Ne var ki, Irak’ın parçalanması ve Türkiye’nin Güneydoğusu’nun “bağımsız” Kürdistan’ın çekim alanına girmesini öngören en kötü durum senaryosu uyarınca icat edilmiş milliyetçi paranoyaya kapılanların gördükleri sanrının aksine “uluslararası topluluk”un böyle bir kaosu istemediği ve buna seyirci kalmayacağı ortada. Uluslararası sermayenin, cumhurbaşkanlığı seçimi dolayısıyla oluşan, sahici bir toplumsal temelden yoksun gerilimler dolayısıyla Türkiye’nin bir darbe ya da bir çeşit iç savaşa sürüklenmesine rıza göstereceğini düşünmek gerçekçi olmaz.

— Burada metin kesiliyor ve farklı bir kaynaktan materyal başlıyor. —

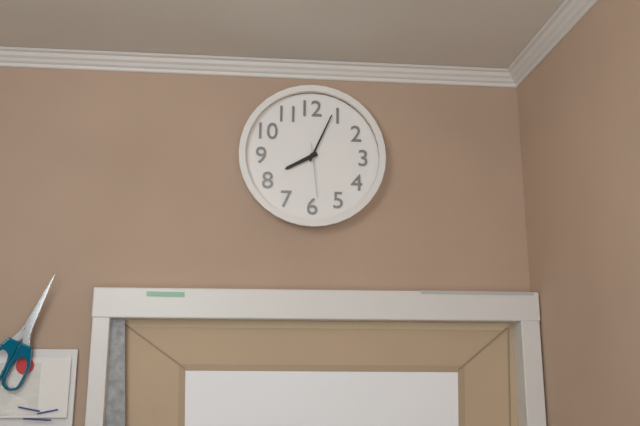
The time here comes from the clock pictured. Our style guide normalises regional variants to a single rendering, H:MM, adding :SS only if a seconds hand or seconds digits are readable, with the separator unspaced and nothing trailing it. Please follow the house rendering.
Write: 8:04:29
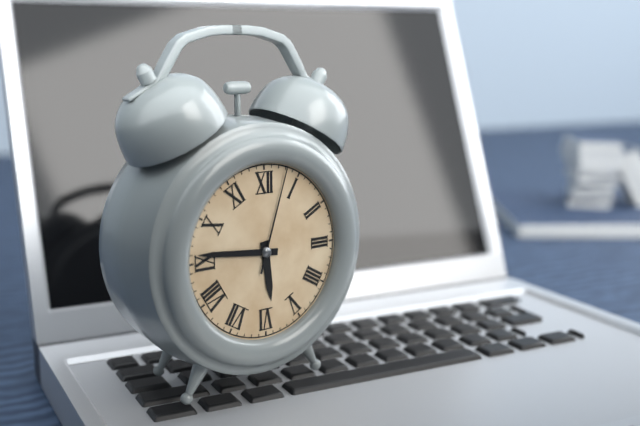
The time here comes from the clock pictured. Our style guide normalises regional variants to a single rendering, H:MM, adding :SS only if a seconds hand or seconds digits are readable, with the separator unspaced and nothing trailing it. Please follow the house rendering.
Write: 5:46:03
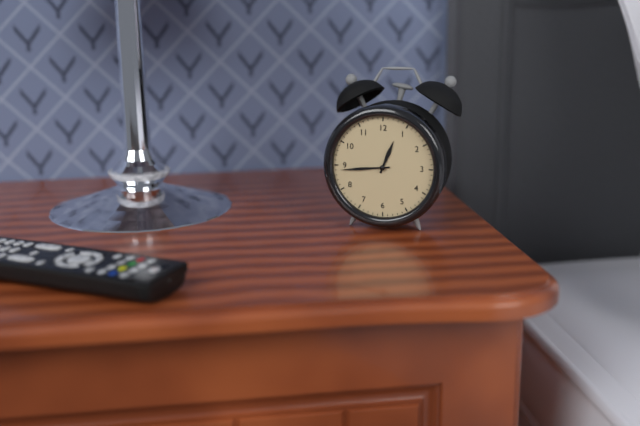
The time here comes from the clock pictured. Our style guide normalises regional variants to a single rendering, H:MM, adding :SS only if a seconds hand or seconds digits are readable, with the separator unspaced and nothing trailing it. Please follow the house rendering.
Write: 12:44
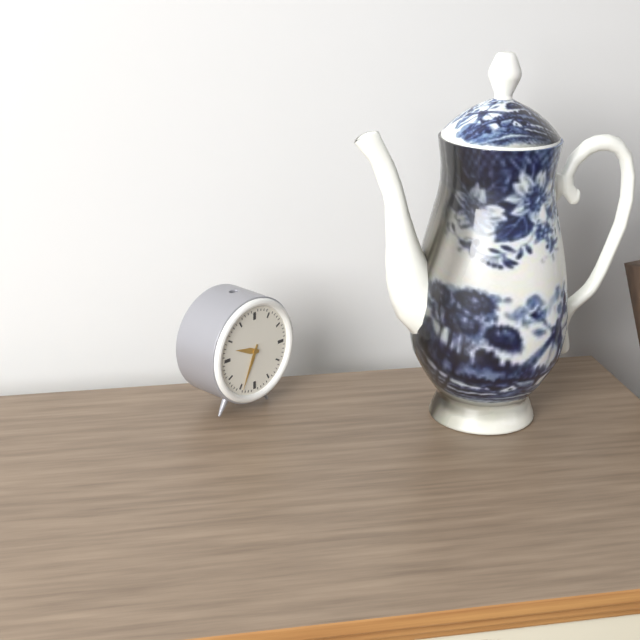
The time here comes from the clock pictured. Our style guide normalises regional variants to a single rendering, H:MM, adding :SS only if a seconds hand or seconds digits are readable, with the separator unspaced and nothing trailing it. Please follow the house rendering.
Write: 9:34
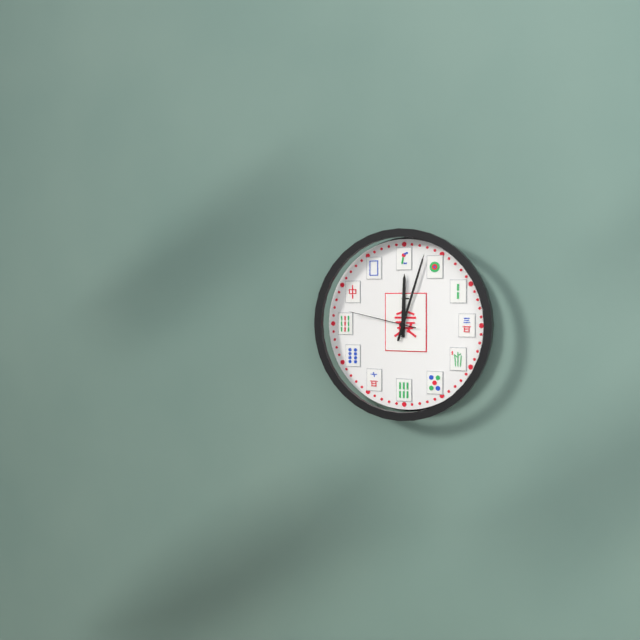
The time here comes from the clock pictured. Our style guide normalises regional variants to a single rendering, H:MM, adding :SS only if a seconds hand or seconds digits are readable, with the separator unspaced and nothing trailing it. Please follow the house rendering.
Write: 12:03:47
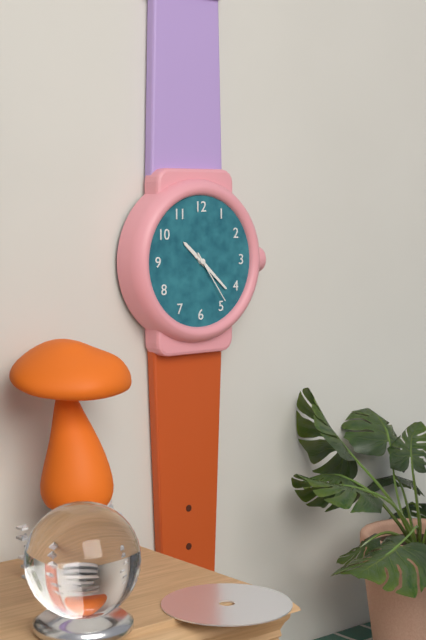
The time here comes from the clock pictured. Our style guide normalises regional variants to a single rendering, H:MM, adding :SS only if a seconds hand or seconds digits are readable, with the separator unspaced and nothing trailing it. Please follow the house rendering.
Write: 10:22:24
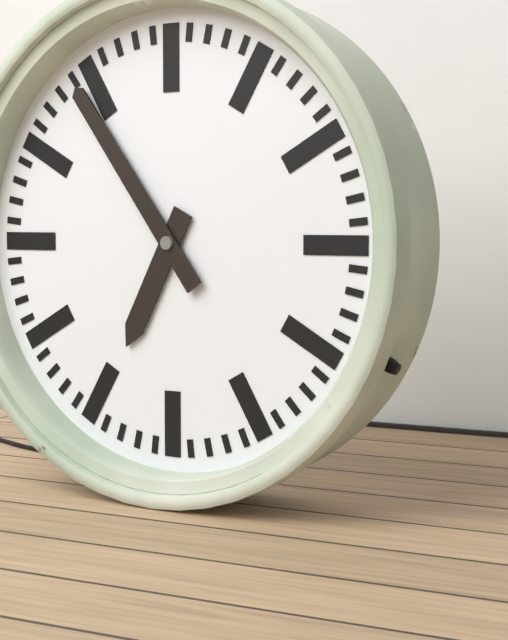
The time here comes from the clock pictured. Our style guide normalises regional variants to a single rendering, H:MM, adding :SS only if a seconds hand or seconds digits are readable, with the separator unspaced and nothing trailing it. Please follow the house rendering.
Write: 6:54
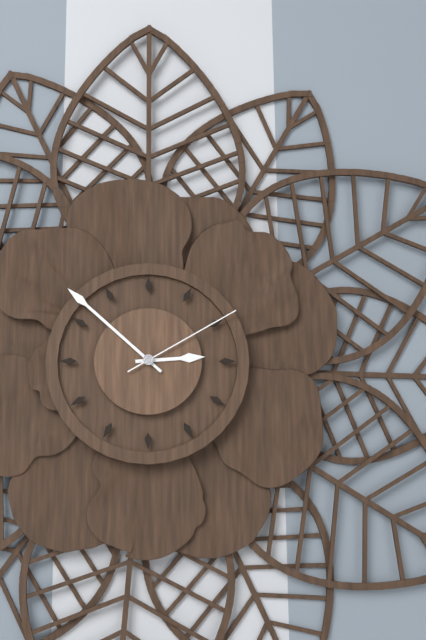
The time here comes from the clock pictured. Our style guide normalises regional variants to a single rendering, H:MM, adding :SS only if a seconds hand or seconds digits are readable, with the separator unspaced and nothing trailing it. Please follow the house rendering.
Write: 2:52:10
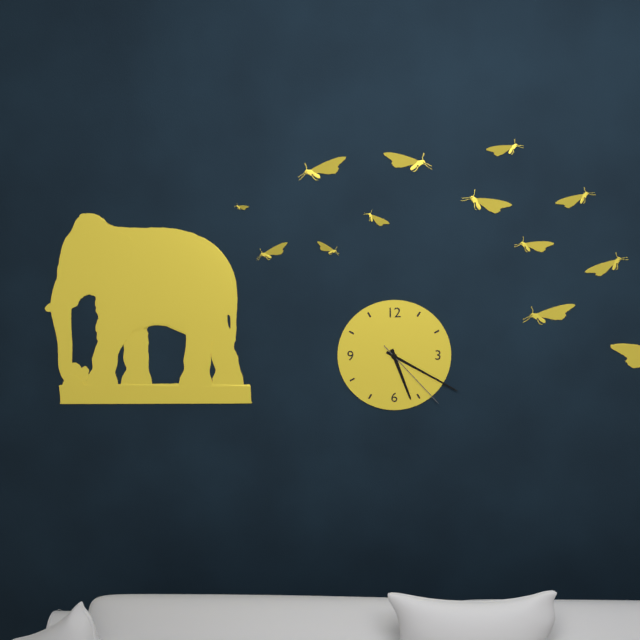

Sermeyenin Cumhurbaşkanlığı için en uygun bulduğu adayın Tayyip Erdoğan olmadığı da, onun Cumhurbaşkanlığını her ne pahasına olursa olsun önlemek için çabalamayacağı da ortada: TÜSİAD’ın ağzından açıkça söylediler: “Olmazsa daha iyi, olursa da ne yapalım!”
Antidemokratik Cumhurbaşkanlığı, oligarşik seçim
Ancak, 12 Eylül rejiminin süreklileştirilmesini sağlamak üzere diktatör yetkileriyle, yürütmenin başı olarak Anayasal güçle donatılan bu antidemokratik iktidar odağına, emekçilerin ve solun uhrevi bir anlam yüklemesi için de; halkın sözünün olmadığı, fikrinin sorulmadığı oligarşik bir seçim dolayısıyla Deniz Baykal’ın CHP’sinin peşine takılması için de bir neden yok.
Siyasi Gazete’nin bu sayısında Hüseyin Hasançebi’nin çok parlak bir biçimde resmettiği gibi aslında her Cumhurbaşkanlığı seçiminde nükseden bu kavga, gerçekte devletin ve yürütmenin elinde birikmiş olan aşırı kudret ve servetin yedi yıl boyunca hangi ayrıcalıklı kesimler arasında paylaştırılacağıyla, bir çeşit Bonapart yetkileriyle donanmış Cumhurbaşkanından hakem sıfatı altında kimleri kayırmasının beklendiğiyle ilgili. İslâmcılık ya da laiklik bunun bahanesi.
85 yıllık Cumhuriyet pratiğinin gösterdiği gibi Cumhurbaşkanı’nın kim ve ne olduğunun işçiler, emekçiler ve yoksulların refah ve mutluluk yolundaki çabalarıyla küçücük de olsa bir bağı olmadı hiç.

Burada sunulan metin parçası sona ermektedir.